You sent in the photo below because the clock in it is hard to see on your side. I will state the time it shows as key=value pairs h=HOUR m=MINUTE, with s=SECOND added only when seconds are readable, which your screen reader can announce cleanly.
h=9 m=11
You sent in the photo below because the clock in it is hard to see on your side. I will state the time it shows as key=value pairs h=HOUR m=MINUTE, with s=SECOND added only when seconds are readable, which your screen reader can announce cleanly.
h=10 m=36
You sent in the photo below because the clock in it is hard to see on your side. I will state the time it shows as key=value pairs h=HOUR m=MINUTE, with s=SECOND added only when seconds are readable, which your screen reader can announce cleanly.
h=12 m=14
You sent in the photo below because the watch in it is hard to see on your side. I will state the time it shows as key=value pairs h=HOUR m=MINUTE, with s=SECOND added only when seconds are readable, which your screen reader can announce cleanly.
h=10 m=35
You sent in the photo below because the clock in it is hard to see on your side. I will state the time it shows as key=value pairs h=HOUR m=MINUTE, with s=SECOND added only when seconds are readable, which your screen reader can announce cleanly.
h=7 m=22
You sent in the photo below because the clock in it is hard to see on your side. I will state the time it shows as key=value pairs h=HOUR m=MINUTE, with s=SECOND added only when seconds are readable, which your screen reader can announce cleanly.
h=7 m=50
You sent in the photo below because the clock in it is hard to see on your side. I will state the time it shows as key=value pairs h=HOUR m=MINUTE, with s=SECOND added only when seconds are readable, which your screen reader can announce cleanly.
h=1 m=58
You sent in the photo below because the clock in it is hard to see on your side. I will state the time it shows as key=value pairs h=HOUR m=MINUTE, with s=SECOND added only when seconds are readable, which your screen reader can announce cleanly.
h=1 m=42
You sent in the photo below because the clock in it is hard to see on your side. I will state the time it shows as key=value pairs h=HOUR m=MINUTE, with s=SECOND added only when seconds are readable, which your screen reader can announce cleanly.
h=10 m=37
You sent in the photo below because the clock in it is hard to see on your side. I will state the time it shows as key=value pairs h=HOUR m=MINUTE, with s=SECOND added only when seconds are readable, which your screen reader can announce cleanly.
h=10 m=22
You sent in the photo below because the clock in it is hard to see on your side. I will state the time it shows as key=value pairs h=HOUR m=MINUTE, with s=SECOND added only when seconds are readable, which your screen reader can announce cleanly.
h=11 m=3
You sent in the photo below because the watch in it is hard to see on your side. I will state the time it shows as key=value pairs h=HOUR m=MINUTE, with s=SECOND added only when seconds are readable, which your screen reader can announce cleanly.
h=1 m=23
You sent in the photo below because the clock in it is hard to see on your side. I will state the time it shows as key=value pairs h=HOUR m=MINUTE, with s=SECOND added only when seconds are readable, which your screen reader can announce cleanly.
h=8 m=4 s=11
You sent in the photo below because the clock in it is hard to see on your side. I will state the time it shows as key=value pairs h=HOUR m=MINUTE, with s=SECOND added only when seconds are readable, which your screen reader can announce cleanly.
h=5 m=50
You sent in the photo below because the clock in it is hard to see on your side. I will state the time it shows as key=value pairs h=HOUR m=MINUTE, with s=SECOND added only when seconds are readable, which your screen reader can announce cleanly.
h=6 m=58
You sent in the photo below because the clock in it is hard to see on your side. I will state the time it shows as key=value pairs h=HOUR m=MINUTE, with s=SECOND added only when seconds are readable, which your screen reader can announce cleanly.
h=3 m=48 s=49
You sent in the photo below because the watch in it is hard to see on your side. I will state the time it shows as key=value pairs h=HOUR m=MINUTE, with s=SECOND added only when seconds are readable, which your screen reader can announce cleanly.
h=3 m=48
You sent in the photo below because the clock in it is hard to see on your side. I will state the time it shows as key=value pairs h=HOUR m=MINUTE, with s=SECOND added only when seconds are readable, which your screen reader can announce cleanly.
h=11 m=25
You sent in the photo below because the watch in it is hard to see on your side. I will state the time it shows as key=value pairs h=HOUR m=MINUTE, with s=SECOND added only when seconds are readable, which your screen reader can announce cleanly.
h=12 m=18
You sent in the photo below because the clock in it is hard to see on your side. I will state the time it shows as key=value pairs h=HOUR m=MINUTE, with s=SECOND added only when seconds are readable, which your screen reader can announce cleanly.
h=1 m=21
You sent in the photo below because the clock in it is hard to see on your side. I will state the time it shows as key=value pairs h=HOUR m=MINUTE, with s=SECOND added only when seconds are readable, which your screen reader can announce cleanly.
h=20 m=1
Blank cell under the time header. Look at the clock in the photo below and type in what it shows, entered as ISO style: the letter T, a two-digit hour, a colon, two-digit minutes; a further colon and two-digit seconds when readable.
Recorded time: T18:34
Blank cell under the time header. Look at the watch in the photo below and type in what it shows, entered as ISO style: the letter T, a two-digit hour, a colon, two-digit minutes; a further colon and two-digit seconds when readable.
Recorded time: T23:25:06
--
Please convert all of the records above into a JSON list of strings, with one string for each line and blank lines left out.

[
  "You sent in the photo below because the clock in it is hard to see on your side. I will state the time it shows as key=value pairs h=HOUR m=MINUTE, with s=SECOND added only when seconds are readable, which your screen reader can announce cleanly.",
  "h=9 m=11",
  "You sent in the photo below because the clock in it is hard to see on your side. I will state the time it shows as key=value pairs h=HOUR m=MINUTE, with s=SECOND added only when seconds are readable, which your screen reader can announce cleanly.",
  "h=10 m=36",
  "You sent in the photo below because the clock in it is hard to see on your side. I will state the time it shows as key=value pairs h=HOUR m=MINUTE, with s=SECOND added only when seconds are readable, which your screen reader can announce cleanly.",
  "h=12 m=14",
  "You sent in the photo below because the watch in it is hard to see on your side. I will state the time it shows as key=value pairs h=HOUR m=MINUTE, with s=SECOND added only when seconds are readable, which your screen reader can announce cleanly.",
  "h=10 m=35",
  "You sent in the photo below because the clock in it is hard to see on your side. I will state the time it shows as key=value pairs h=HOUR m=MINUTE, with s=SECOND added only when seconds are readable, which your screen reader can announce cleanly.",
  "h=7 m=22",
  "You sent in the photo below because the clock in it is hard to see on your side. I will state the time it shows as key=value pairs h=HOUR m=MINUTE, with s=SECOND added only when seconds are readable, which your screen reader can announce cleanly.",
  "h=7 m=50",
  "You sent in the photo below because the clock in it is hard to see on your side. I will state the time it shows as key=value pairs h=HOUR m=MINUTE, with s=SECOND added only when seconds are readable, which your screen reader can announce cleanly.",
  "h=1 m=58",
  "You sent in the photo below because the clock in it is hard to see on your side. I will state the time it shows as key=value pairs h=HOUR m=MINUTE, with s=SECOND added only when seconds are readable, which your screen reader can announce cleanly.",
  "h=1 m=42",
  "You sent in the photo below because the clock in it is hard to see on your side. I will state the time it shows as key=value pairs h=HOUR m=MINUTE, with s=SECOND added only when seconds are readable, which your screen reader can announce cleanly.",
  "h=10 m=37",
  "You sent in the photo below because the clock in it is hard to see on your side. I will state the time it shows as key=value pairs h=HOUR m=MINUTE, with s=SECOND added only when seconds are readable, which your screen reader can announce cleanly.",
  "h=10 m=22",
  "You sent in the photo below because the clock in it is hard to see on your side. I will state the time it shows as key=value pairs h=HOUR m=MINUTE, with s=SECOND added only when seconds are readable, which your screen reader can announce cleanly.",
  "h=11 m=3",
  "You sent in the photo below because the watch in it is hard to see on your side. I will state the time it shows as key=value pairs h=HOUR m=MINUTE, with s=SECOND added only when seconds are readable, which your screen reader can announce cleanly.",
  "h=1 m=23",
  "You sent in the photo below because the clock in it is hard to see on your side. I will state the time it shows as key=value pairs h=HOUR m=MINUTE, with s=SECOND added only when seconds are readable, which your screen reader can announce cleanly.",
  "h=8 m=4 s=11",
  "You sent in the photo below because the clock in it is hard to see on your side. I will state the time it shows as key=value pairs h=HOUR m=MINUTE, with s=SECOND added only when seconds are readable, which your screen reader can announce cleanly.",
  "h=5 m=50",
  "You sent in the photo below because the clock in it is hard to see on your side. I will state the time it shows as key=value pairs h=HOUR m=MINUTE, with s=SECOND added only when seconds are readable, which your screen reader can announce cleanly.",
  "h=6 m=58",
  "You sent in the photo below because the clock in it is hard to see on your side. I will state the time it shows as key=value pairs h=HOUR m=MINUTE, with s=SECOND added only when seconds are readable, which your screen reader can announce cleanly.",
  "h=3 m=48 s=49",
  "You sent in the photo below because the watch in it is hard to see on your side. I will state the time it shows as key=value pairs h=HOUR m=MINUTE, with s=SECOND added only when seconds are readable, which your screen reader can announce cleanly.",
  "h=3 m=48",
  "You sent in the photo below because the clock in it is hard to see on your side. I will state the time it shows as key=value pairs h=HOUR m=MINUTE, with s=SECOND added only when seconds are readable, which your screen reader can announce cleanly.",
  "h=11 m=25",
  "You sent in the photo below because the watch in it is hard to see on your side. I will state the time it shows as key=value pairs h=HOUR m=MINUTE, with s=SECOND added only when seconds are readable, which your screen reader can announce cleanly.",
  "h=12 m=18",
  "You sent in the photo below because the clock in it is hard to see on your side. I will state the time it shows as key=value pairs h=HOUR m=MINUTE, with s=SECOND added only when seconds are readable, which your screen reader can announce cleanly.",
  "h=1 m=21",
  "You sent in the photo below because the clock in it is hard to see on your side. I will state the time it shows as key=value pairs h=HOUR m=MINUTE, with s=SECOND added only when seconds are readable, which your screen reader can announce cleanly.",
  "h=20 m=1",
  "Blank cell under the time header. Look at the clock in the photo below and type in what it shows, entered as ISO style: the letter T, a two-digit hour, a colon, two-digit minutes; a further colon and two-digit seconds when readable.",
  "Recorded time: T18:34",
  "Blank cell under the time header. Look at the watch in the photo below and type in what it shows, entered as ISO style: the letter T, a two-digit hour, a colon, two-digit minutes; a further colon and two-digit seconds when readable.",
  "Recorded time: T23:25:06"
]